• _WHAT YOU HAVE TO DO_
For this task, copy the data that follows exactly, keeping every character.

• _SUPPLIED MATERIAL_
________________

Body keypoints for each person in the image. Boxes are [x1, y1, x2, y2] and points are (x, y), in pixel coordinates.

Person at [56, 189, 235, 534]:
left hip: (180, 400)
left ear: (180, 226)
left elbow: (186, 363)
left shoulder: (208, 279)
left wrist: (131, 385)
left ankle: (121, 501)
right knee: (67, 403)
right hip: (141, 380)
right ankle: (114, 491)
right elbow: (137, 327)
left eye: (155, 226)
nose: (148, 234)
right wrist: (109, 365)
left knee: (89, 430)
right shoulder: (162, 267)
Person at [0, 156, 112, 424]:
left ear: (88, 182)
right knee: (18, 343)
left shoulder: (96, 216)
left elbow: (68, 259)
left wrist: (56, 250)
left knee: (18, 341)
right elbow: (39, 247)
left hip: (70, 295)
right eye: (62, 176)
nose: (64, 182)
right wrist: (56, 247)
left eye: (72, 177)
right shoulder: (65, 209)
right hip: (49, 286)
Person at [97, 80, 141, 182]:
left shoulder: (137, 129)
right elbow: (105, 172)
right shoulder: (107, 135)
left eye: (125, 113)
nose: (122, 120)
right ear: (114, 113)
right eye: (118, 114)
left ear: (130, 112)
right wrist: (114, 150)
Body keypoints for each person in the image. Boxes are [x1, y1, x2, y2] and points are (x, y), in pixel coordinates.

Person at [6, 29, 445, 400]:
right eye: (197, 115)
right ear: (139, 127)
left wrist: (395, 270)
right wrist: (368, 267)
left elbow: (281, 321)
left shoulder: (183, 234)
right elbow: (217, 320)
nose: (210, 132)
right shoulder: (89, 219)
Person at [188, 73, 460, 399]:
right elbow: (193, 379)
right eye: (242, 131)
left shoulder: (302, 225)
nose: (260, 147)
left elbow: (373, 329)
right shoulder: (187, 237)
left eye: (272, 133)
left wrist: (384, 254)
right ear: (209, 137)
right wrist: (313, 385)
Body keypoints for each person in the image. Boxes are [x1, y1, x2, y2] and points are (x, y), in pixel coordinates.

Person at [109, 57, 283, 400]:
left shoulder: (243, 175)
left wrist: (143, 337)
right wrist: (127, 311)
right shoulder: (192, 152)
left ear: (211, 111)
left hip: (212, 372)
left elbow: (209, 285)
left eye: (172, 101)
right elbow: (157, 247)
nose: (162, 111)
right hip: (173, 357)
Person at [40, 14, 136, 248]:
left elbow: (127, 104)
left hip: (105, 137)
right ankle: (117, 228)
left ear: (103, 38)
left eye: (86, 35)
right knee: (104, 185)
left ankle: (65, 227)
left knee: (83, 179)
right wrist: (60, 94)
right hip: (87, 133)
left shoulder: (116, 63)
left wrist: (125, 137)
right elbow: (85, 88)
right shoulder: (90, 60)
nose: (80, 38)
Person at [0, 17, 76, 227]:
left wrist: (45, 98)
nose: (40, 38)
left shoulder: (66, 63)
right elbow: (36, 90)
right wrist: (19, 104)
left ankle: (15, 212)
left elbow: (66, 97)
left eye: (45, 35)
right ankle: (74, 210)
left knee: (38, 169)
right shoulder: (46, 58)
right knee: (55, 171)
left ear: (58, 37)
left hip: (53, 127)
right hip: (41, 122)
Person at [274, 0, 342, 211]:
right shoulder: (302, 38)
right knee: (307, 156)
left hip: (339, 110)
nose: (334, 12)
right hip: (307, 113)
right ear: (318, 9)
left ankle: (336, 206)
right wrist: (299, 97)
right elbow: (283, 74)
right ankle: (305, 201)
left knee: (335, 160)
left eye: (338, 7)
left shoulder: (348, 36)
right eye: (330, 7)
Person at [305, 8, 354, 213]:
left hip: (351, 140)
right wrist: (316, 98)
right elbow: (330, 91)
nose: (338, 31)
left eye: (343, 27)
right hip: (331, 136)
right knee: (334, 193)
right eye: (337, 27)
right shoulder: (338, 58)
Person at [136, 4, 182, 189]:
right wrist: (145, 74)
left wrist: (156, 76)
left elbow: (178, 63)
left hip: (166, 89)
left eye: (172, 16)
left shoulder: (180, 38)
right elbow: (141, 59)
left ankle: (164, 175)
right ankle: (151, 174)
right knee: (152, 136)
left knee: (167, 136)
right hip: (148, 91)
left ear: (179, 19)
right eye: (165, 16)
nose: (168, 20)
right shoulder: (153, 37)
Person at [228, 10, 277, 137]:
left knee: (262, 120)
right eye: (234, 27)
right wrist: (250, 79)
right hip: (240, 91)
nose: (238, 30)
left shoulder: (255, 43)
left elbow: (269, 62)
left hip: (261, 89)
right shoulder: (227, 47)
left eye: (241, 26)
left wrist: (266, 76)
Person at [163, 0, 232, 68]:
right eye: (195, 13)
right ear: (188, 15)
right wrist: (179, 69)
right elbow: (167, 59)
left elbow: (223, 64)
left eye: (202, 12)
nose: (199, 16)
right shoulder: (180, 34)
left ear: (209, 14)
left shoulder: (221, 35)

________________

• _RESULT FOR THIS EXERCISE_
Body keypoints for each person in the image. Boxes are [x1, y1, x2, y2] and points are (x, y), in pixel coordinates.

Person at [56, 189, 235, 534]:
left hip: (180, 400)
left ear: (180, 226)
left elbow: (186, 363)
left shoulder: (208, 279)
left wrist: (131, 385)
left ankle: (121, 501)
right knee: (67, 403)
right hip: (141, 380)
right ankle: (114, 491)
right elbow: (137, 327)
left eye: (155, 226)
nose: (148, 234)
right wrist: (109, 365)
left knee: (89, 430)
right shoulder: (162, 267)
Person at [0, 156, 112, 424]:
left ear: (88, 182)
right knee: (18, 343)
left shoulder: (96, 216)
left elbow: (68, 259)
left wrist: (56, 250)
left knee: (18, 341)
right elbow: (39, 247)
left hip: (70, 295)
right eye: (62, 176)
nose: (64, 182)
right wrist: (56, 247)
left eye: (72, 177)
right shoulder: (65, 209)
right hip: (49, 286)
Person at [97, 80, 141, 182]:
left shoulder: (137, 129)
right elbow: (105, 172)
right shoulder: (107, 135)
left eye: (125, 113)
nose: (122, 120)
right ear: (114, 113)
right eye: (118, 114)
left ear: (130, 112)
right wrist: (114, 150)
Body keypoints for each person in the image. Boxes are [x1, y1, x2, y2] and points are (x, y), in pixel coordinates.

Person at [6, 29, 445, 400]:
right eye: (197, 115)
right ear: (139, 127)
left wrist: (395, 270)
right wrist: (368, 267)
left elbow: (281, 321)
left shoulder: (183, 234)
right elbow: (217, 320)
nose: (210, 132)
right shoulder: (89, 219)
Person at [188, 73, 460, 399]:
right elbow: (193, 379)
right eye: (242, 131)
left shoulder: (302, 225)
nose: (260, 147)
left elbow: (373, 329)
right shoulder: (187, 237)
left eye: (272, 133)
left wrist: (384, 254)
right ear: (209, 137)
right wrist: (313, 385)
Body keypoints for each person in the image. Boxes are [x1, y1, x2, y2] and points are (x, y), in pixel coordinates.

Person at [109, 57, 283, 400]:
left shoulder: (243, 175)
left wrist: (143, 337)
right wrist: (127, 311)
right shoulder: (192, 152)
left ear: (211, 111)
left hip: (212, 372)
left elbow: (209, 285)
left eye: (172, 101)
right elbow: (157, 247)
nose: (162, 111)
right hip: (173, 357)
Person at [40, 14, 136, 248]:
left elbow: (127, 104)
left hip: (105, 137)
right ankle: (117, 228)
left ear: (103, 38)
left eye: (86, 35)
right knee: (104, 185)
left ankle: (65, 227)
left knee: (83, 179)
right wrist: (60, 94)
right hip: (87, 133)
left shoulder: (116, 63)
left wrist: (125, 137)
right elbow: (85, 88)
right shoulder: (90, 60)
nose: (80, 38)
Person at [0, 17, 76, 227]:
left wrist: (45, 98)
nose: (40, 38)
left shoulder: (66, 63)
right elbow: (36, 90)
right wrist: (19, 104)
left ankle: (15, 212)
left elbow: (66, 97)
left eye: (45, 35)
right ankle: (74, 210)
left knee: (38, 169)
right shoulder: (46, 58)
right knee: (55, 171)
left ear: (58, 37)
left hip: (53, 127)
right hip: (41, 122)
Person at [274, 0, 342, 211]:
right shoulder: (302, 38)
right knee: (307, 156)
left hip: (339, 110)
nose: (334, 12)
right hip: (307, 113)
right ear: (318, 9)
left ankle: (336, 206)
right wrist: (299, 97)
right elbow: (283, 74)
right ankle: (305, 201)
left knee: (335, 160)
left eye: (338, 7)
left shoulder: (348, 36)
right eye: (330, 7)
Person at [305, 8, 354, 213]:
left hip: (351, 140)
right wrist: (316, 98)
right elbow: (330, 91)
nose: (338, 31)
left eye: (343, 27)
right hip: (331, 136)
right knee: (334, 193)
right eye: (337, 27)
right shoulder: (338, 58)
Person at [136, 4, 182, 189]:
right wrist: (145, 74)
left wrist: (156, 76)
left elbow: (178, 63)
left hip: (166, 89)
left eye: (172, 16)
left shoulder: (180, 38)
right elbow: (141, 59)
left ankle: (164, 175)
right ankle: (151, 174)
right knee: (152, 136)
left knee: (167, 136)
right hip: (148, 91)
left ear: (179, 19)
right eye: (165, 16)
nose: (168, 20)
right shoulder: (153, 37)
Person at [228, 10, 277, 137]:
left knee: (262, 120)
right eye: (234, 27)
right wrist: (250, 79)
right hip: (240, 91)
nose: (238, 30)
left shoulder: (255, 43)
left elbow: (269, 62)
left hip: (261, 89)
right shoulder: (227, 47)
left eye: (241, 26)
left wrist: (266, 76)
Person at [163, 0, 232, 68]:
right eye: (195, 13)
right ear: (188, 15)
right wrist: (179, 69)
right elbow: (167, 59)
left elbow: (223, 64)
left eye: (202, 12)
nose: (199, 16)
right shoulder: (180, 34)
left ear: (209, 14)
left shoulder: (221, 35)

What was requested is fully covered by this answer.